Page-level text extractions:
---------------

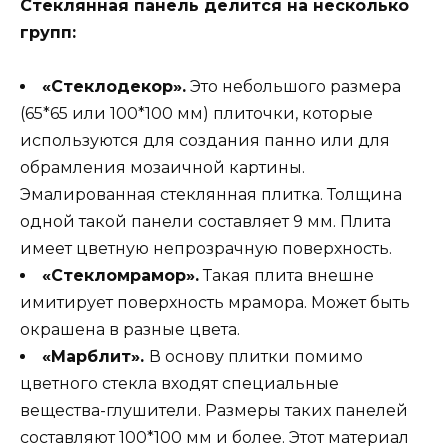
Стеклянная панель делится на несколько
групп:
«Стеклодекор».
Это небольшого размера
(65*65 или 100*100 мм) плиточки, которые
используются для создания панно или для
обрамления мозаичной картины.
Эмалированная стеклянная плитка. Толщина
одной такой панели составляет 9 мм. Плита
имеет цветную непрозрачную поверхность.
«Стекломрамор».
Такая плита внешне
имитирует поверхность мрамора. Может быть
окрашена в разные цвета.
«Марблит».
В основу плитки помимо
цветного стекла входят специальные
вещества-глушители. Размеры таких панелей
составляют 100*100 мм и более. Этот материал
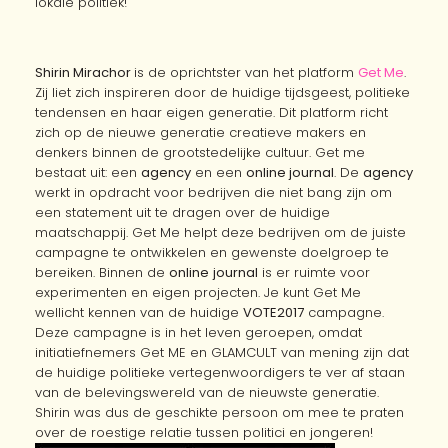
lokale politiek!
Shirin Mirachor
is de oprichtster van het platform
Get Me
.
Zij liet zich inspireren door de huidige tijdsgeest, politieke
tendensen en haar eigen generatie. Dit platform richt
zich op de nieuwe generatie creatieve makers en
denkers binnen de grootstedelijke cultuur. Get me
bestaat uit: een
agency
en een
online journal
. De
agency
werkt in opdracht voor bedrijven die niet bang zijn om
een statement uit te dragen over de huidige
maatschappij. Get Me helpt deze bedrijven om de juiste
campagne te ontwikkelen en gewenste doelgroep te
bereiken. Binnen de
online
journal
is er ruimte voor
experimenten en eigen projecten. Je kunt Get Me
wellicht kennen van de huidige
VOTE2017
campagne.
Deze campagne is in het leven geroepen, omdat
initiatiefnemers Get ME en GLAMCULT van mening zijn dat
de huidige politieke vertegenwoordigers te ver af staan
van de belevingswereld van de nieuwste generatie.
Shirin was dus de geschikte persoon om mee te praten
over de roestige relatie tussen politici en jongeren!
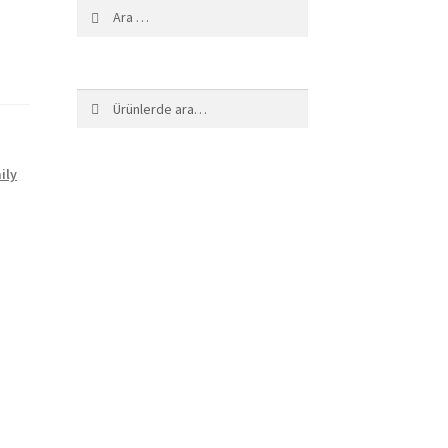
Arama:
Ara:
Ara
ily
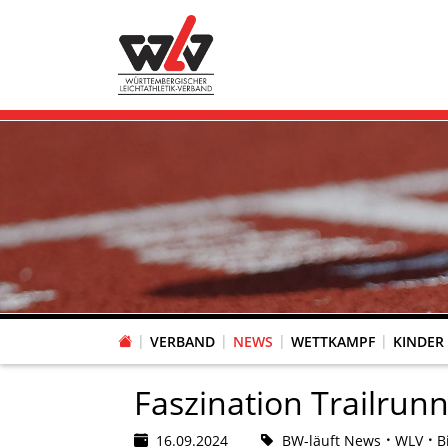
VERBAND
NEWS
WETTKAMPF
KINDER
FACHAUSSCHUSS WETTKAMPFORGANISATION
VR-POKAL KINDERLEICHTATHLETIK DES WLV
FACHAUSSCHUSS FREIZEIT-, LAUF- UND GESUNDHEITSSPORT
FACHAUSSCHUSS BILDUNG & SPORTENTWICKLUNG
WLV PERSONEN- & VE
VERTRAUENSPERSONEN Z
LAUF-/WALKING-/NORDIC WAL
Fachausschus
Faszination Trailrunn
16.09.2024
BW-läuft News
WLV
B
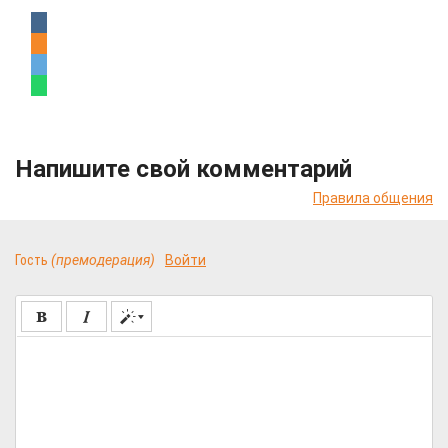
Напишите свой комментарий
Правила общения
Гость
(премодерация)
Войти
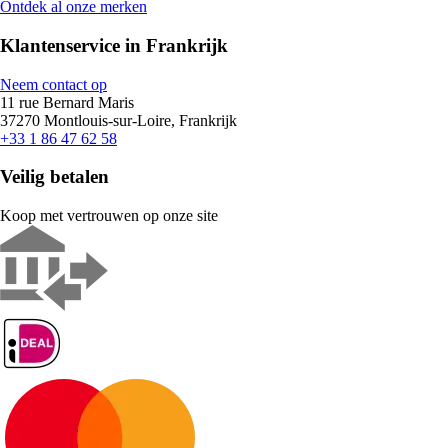
Ontdek al onze merken
Klantenservice in Frankrijk
Neem contact op
11 rue Bernard Maris
37270 Montlouis-sur-Loire, Frankrijk
+33 1 86 47 62 58
Veilig betalen
Koop met vertrouwen op onze site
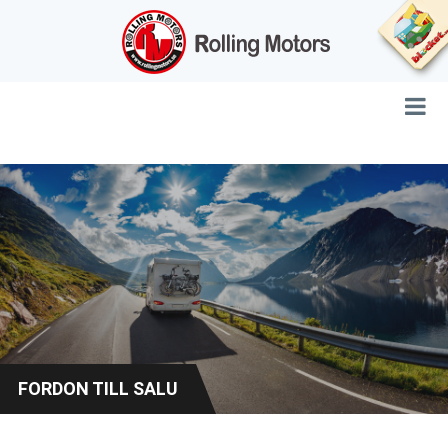
FORDON TILL SALU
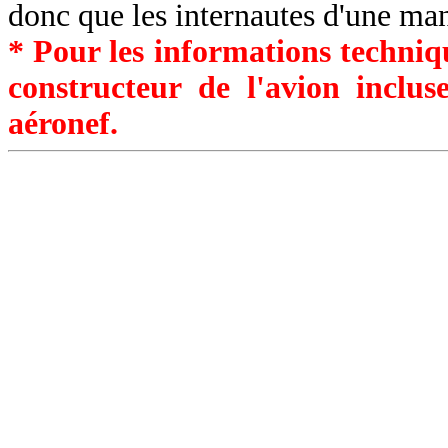
donc que les internautes d'une ma
* Pour les informations techniqu
constructeur de l'avion inclu
aéronef.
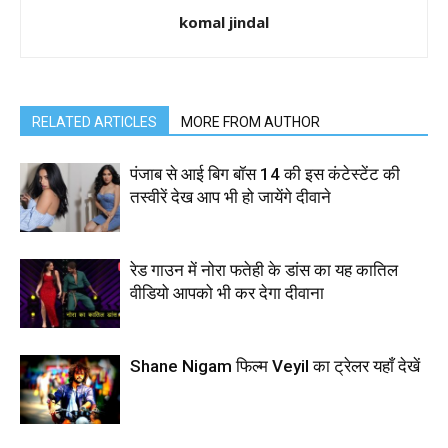
komal jindal
RELATED ARTICLES
MORE FROM AUTHOR
पंजाब से आई बिग बॉस 14 की इस कंटेस्टेंट की
तस्वीरें देख आप भी हो जायेंगे दीवाने
रेड गाउन में नोरा फतेही के डांस का यह कातिल
वीडियो आपको भी कर देगा दीवाना
Shane Nigam फिल्म Veyil का ट्रेलर यहाँ देखें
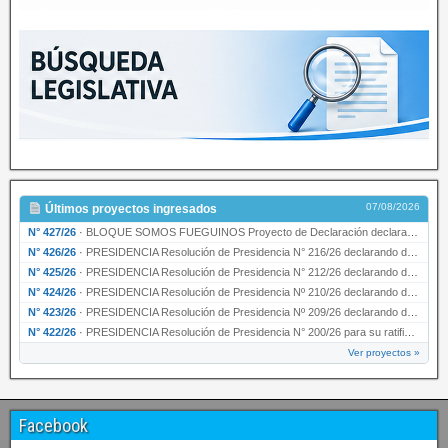
07/08/2026
Últimos proyectos ingresados
N° 427/26
·
BLOQUE SOMOS FUEGUINOS Proyecto de Declaración declarando de interés provincial PRESIDENCI…
N° 426/26
·
PRESIDENCIA Resolución de Presidencia N° 216/26 declarando de interés provincial la labor …
N° 425/26
·
PRESIDENCIA Resolución de Presidencia N° 212/26 declarando de interés provincial el “50° A…
N° 424/26
·
PRESIDENCIA Resolución de Presidencia Nº 210/26 declarando de interés provincial el proyec…
N° 423/26
·
PRESIDENCIA Resolución de Presidencia Nº 209/26 declarando de interés provincial la presen…
N° 422/26
·
PRESIDENCIA Resolución de Presidencia N° 200/26 para su ratificación.
Ver proyectos »
Facebook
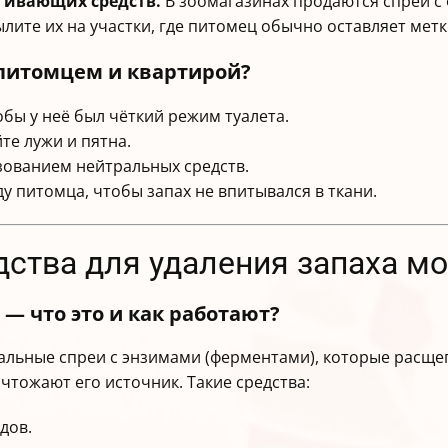
гивающих средств.
В зоомагазинах продаются спреи с
лите их на участки, где питомец обычно оставляет метк
 питомцем и квартирой?
тобы у неё был чёткий режим туалета.
те лужи и пятна.
зованием нейтральных средств.
у питомца, чтобы запах не впитывался в ткани.
ства для удаления запаха мо
 что это и как работают?
альные спреи с энзимами (ферментами), которые расще
ничтожают его источник. Такие средства:
дов.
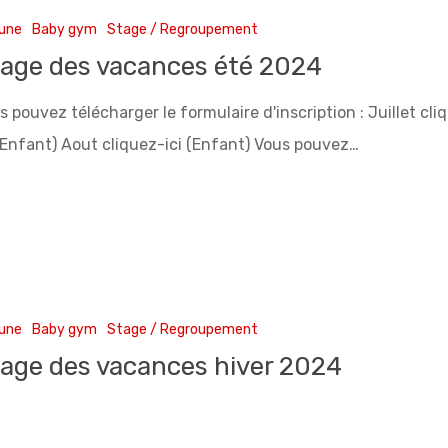
 une
Baby gym
Stage / Regroupement
age des vacances été 2024
s pouvez télécharger le formulaire d'inscription : Juillet cli
 (Enfant) Aout cliquez-ici (Enfant) Vous pouvez…
 une
Baby gym
Stage / Regroupement
age des vacances hiver 2024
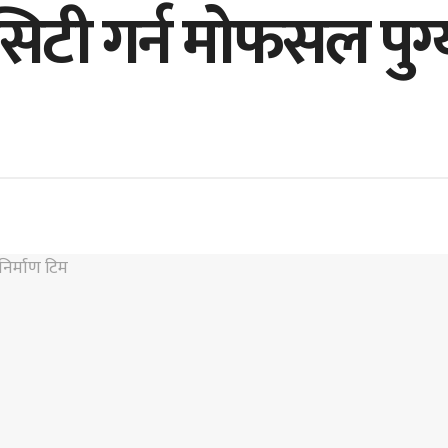
िटी गर्न मोफसल पुग्य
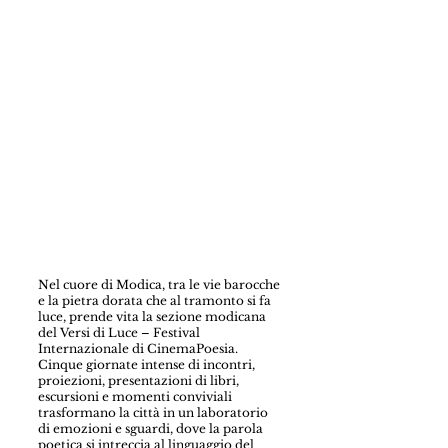
Nel cuore di Modica, tra le vie barocche
e la pietra dorata che al tramonto si fa
luce, prende vita la sezione modicana
del Versi di Luce – Festival
Internazionale di CinemaPoesia.
Cinque giornate intense di incontri,
proiezioni, presentazioni di libri,
escursioni e momenti conviviali
trasformano la città in un laboratorio
di emozioni e sguardi, dove la parola
poetica si intreccia al linguaggio del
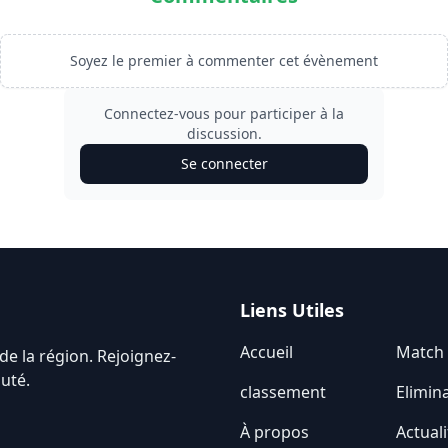
Soyez le premier à commenter cet évènement
Connectez-vous pour participer à la
discussion.
Se connecter
Liens Utiles
Accueil
Match
de la région. Rejoignez-
uté.
classement
Elimin
À propos
Actuali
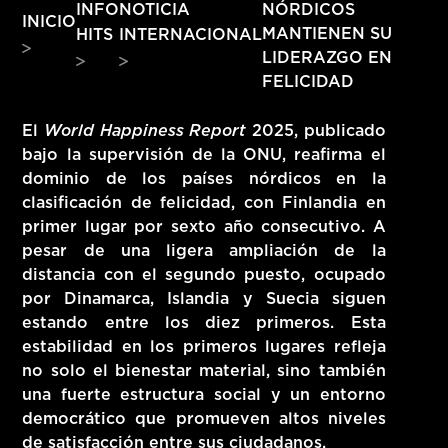
INFO
NOTICIA
NÓRDICOS
INICIO
HITS – 96.5 FM
MANTIENEN SU
HITS
INTERNACIONAL
HITS
LIDERAZGO EN
FELICIDAD
El
World Happiness Report
2025, publicado
bajo la supervisión de la ONU, reafirma el
dominio de los países nórdicos en la
clasificación de felicidad, con Finlandia en
primer lugar por sexto año consecutivo. A
pesar de una ligera ampliación de la
distancia con el segundo puesto, ocupado
por Dinamarca, Islandia y Suecia siguen
estando entre los diez primeros. Esta
estabilidad en los primeros lugares refleja
no solo el bienestar material, sino también
una fuerte estructura social y un entorno
Hits – 96.5 FM
democrático que promueven altos niveles
de satisfacción entre sus ciudadanos.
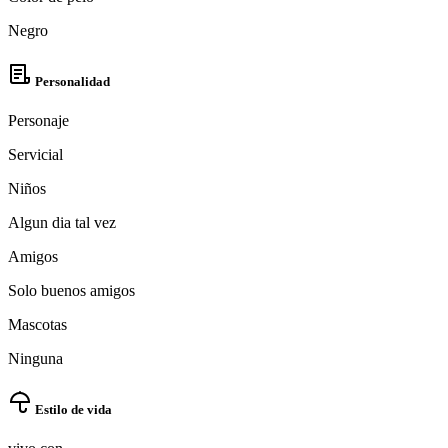
Negro
Personalidad
Personaje
Servicial
Niños
Algun dia tal vez
Amigos
Solo buenos amigos
Mascotas
Ninguna
Estilo de vida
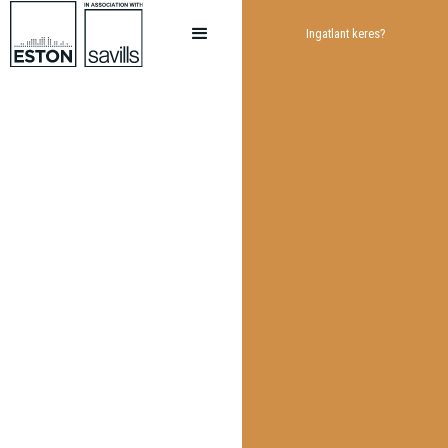
Ingatlant keres?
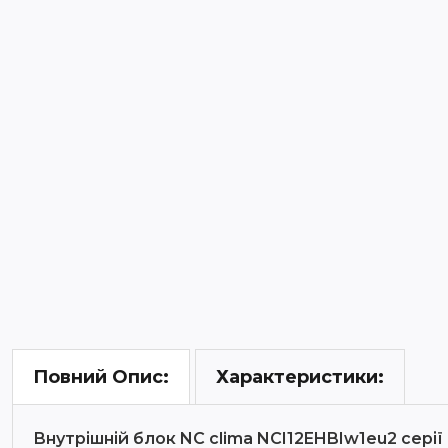
Характеристики:
Повний Опис:
Внутрішній блок NC clima NCI12EHBIw1eu2 серії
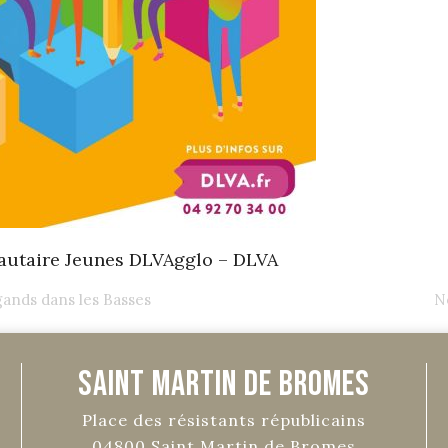
utaire Jeunes DLVAgglo – DLVA
gands dans les Basses
N
Saint Martin de Bromes
Place des résistants républicains
04800
Saint Martin de Bromes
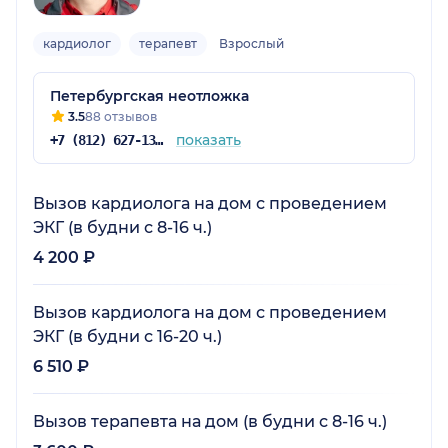
кардиолог
терапевт
Взрослый
Петербургская неотложка
3.5
88 отзывов
показать
+7 (812) 627-13-05
Вызов кардиолога на дом с проведением
ЭКГ (в будни с 8-16 ч.)
4 200 ₽
Вызов кардиолога на дом с проведением
ЭКГ (в будни с 16-20 ч.)
6 510 ₽
Вызов терапевта на дом (в будни с 8-16 ч.)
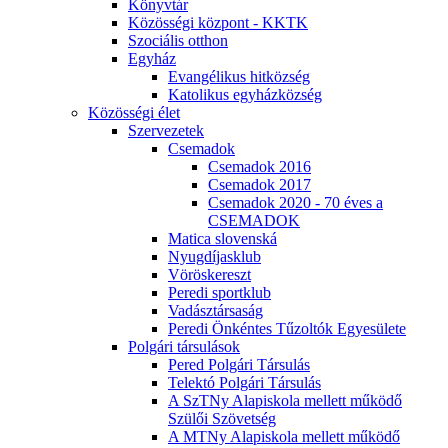
Könyvtár
Közösségi központ - KKTK
Szociális otthon
Egyház
Evangélikus hitközség
Katolikus egyházközség
Közösségi élet
Szervezetek
Csemadok
Csemadok 2016
Csemadok 2017
Csemadok 2020 - 70 éves a
CSEMADOK
Matica slovenská
Nyugdíjasklub
Vöröskereszt
Peredi sportklub
Vadásztársaság
Peredi Önkéntes Tűzoltók Egyesülete
Polgári társulások
Pered Polgári Társulás
Telektó Polgári Társulás
A SzTNy Alapiskola mellett működő
Szülői Szövetség
A MTNy Alapiskola mellett működő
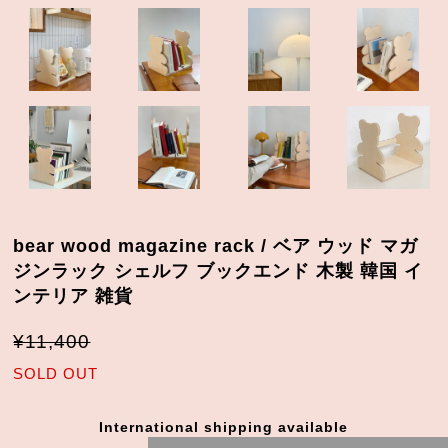
bear wood magazine rack / ベア ウッド マガ
ジンラック シェルフ ブックエンド 木製 韓国 イ
ンテリア 雑貨
¥11,400
SOLD OUT
International shipping available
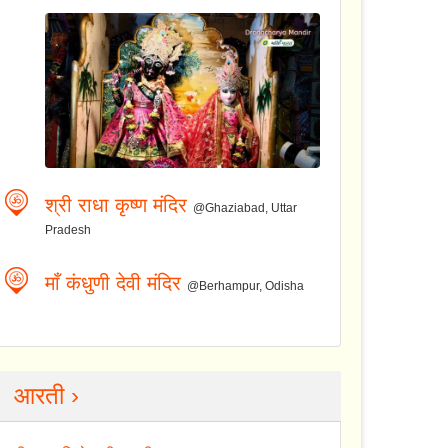
श्री राधा कृष्ण मंदिर
@Ghaziabad, Uttar
Pradesh
माँ कंधुणी देवी मंदिर
@Berhampur, Odisha
आरती ›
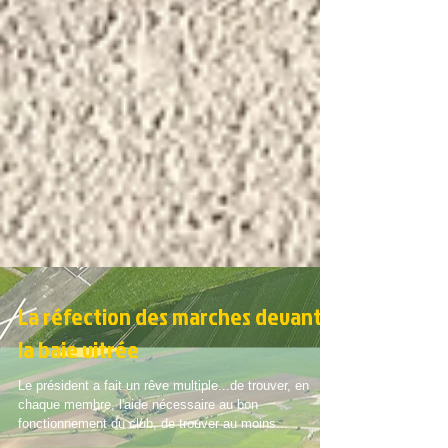
La réfection des marches devant
la baie vitrée
Le président a fait un rêve multiple...de trouver, en
chaque membre, l'aide nécessaire au bon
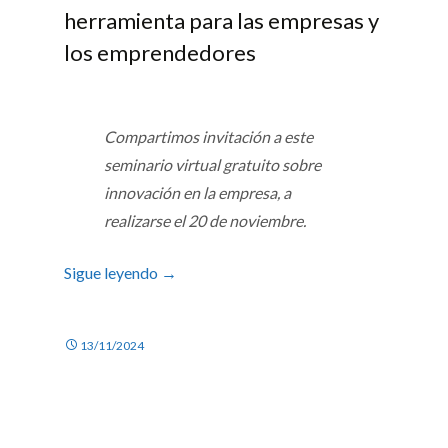
herramienta para las empresas y
los emprendedores
Compartimos invitación a este
seminario virtual gratuito sobre
innovación en la empresa, a
realizarse el 20 de noviembre.
Sigue leyendo
→
13/11/2024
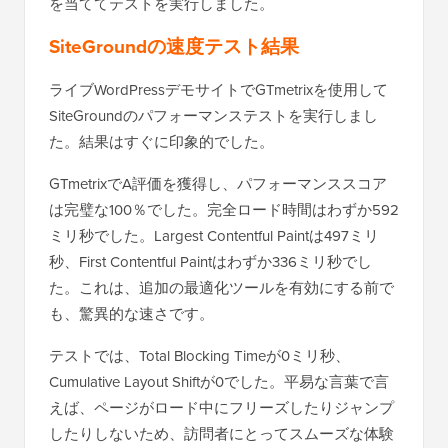
を当ててテストを実行しました。
SiteGroundの速度テスト結果
ライブWordPressデモサイトでGTmetrixを使用して
SiteGroundのパフォーマンステストを実行しまし
た。結果はすぐに印象的でした。
GTmetrixでA評価を獲得し、パフォーマンススコア
は完璧な100％でした。完全ロード時間はわずか592
ミリ秒でした。Largest Contentful Paintは497ミリ
秒、First Contentful Paintはわずか336ミリ秒でし
た。これは、追加の最適化ツールを有効にする前で
も、驚異的な速さです。
テストでは、Total Blocking Timeが0ミリ秒、
Cumulative Layout Shiftが0でした。平易な言葉で言
えば、ページがロード中にフリーズしたりジャンプ
したりしないため、訪問者にとってスムーズな体験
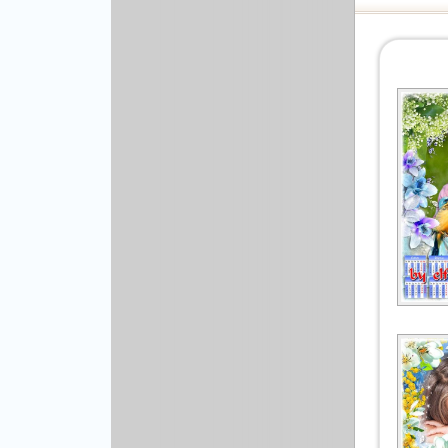
Рисованая графика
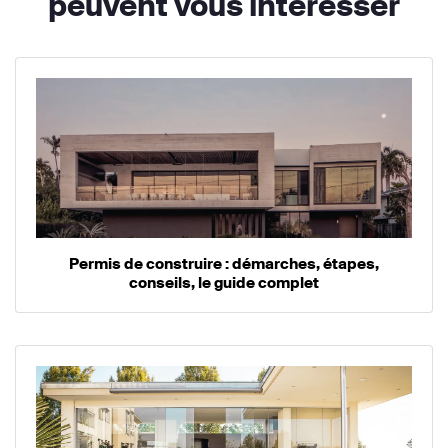
peuvent vous intéresser
Permis de construire : démarches, étapes,
conseils, le guide complet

---------------

Each line from the first line of the records through the line containing "VR-POKAL KINDERLEICHTATHLETIK DES WLV" must be reproduced exactly, with both ends included and all pictures omitted; nothing else belongs in the answer.

Стеклянная панель делится на несколько
групп:
«Стеклодекор».
Это небольшого размера
(65*65 или 100*100 мм) плиточки, которые
используются для создания панно или для
обрамления мозаичной картины.
Эмалированная стеклянная плитка. Толщина
одной такой панели составляет 9 мм. Плита
имеет цветную непрозрачную поверхность.
«Стекломрамор».
Такая плита внешне
имитирует поверхность мрамора. Может быть
окрашена в разные цвета.
«Марблит».
В основу плитки помимо
цветного стекла входят специальные
вещества-глушители. Размеры таких панелей
составляют 100*100 мм и более. Этот материал
lokale politiek!
Shirin Mirachor
is de oprichtster van het platform
Get Me
.
Zij liet zich inspireren door de huidige tijdsgeest, politieke
tendensen en haar eigen generatie. Dit platform richt
zich op de nieuwe generatie creatieve makers en
denkers binnen de grootstedelijke cultuur. Get me
bestaat uit: een
agency
en een
online journal
. De
agency
werkt in opdracht voor bedrijven die niet bang zijn om
een statement uit te dragen over de huidige
maatschappij. Get Me helpt deze bedrijven om de juiste
campagne te ontwikkelen en gewenste doelgroep te
bereiken. Binnen de
online
journal
is er ruimte voor
experimenten en eigen projecten. Je kunt Get Me
wellicht kennen van de huidige
VOTE2017
campagne.
Deze campagne is in het leven geroepen, omdat
initiatiefnemers Get ME en GLAMCULT van mening zijn dat
de huidige politieke vertegenwoordigers te ver af staan
van de belevingswereld van de nieuwste generatie.
Shirin was dus de geschikte persoon om mee te praten
over de roestige relatie tussen politici en jongeren!
Arama:
Ara:
Ara
ily
VERBAND
NEWS
WETTKAMPF
KINDER
FACHAUSSCHUSS WETTKAMPFORGANISATION
VR-POKAL KINDERLEICHTATHLETIK DES WLV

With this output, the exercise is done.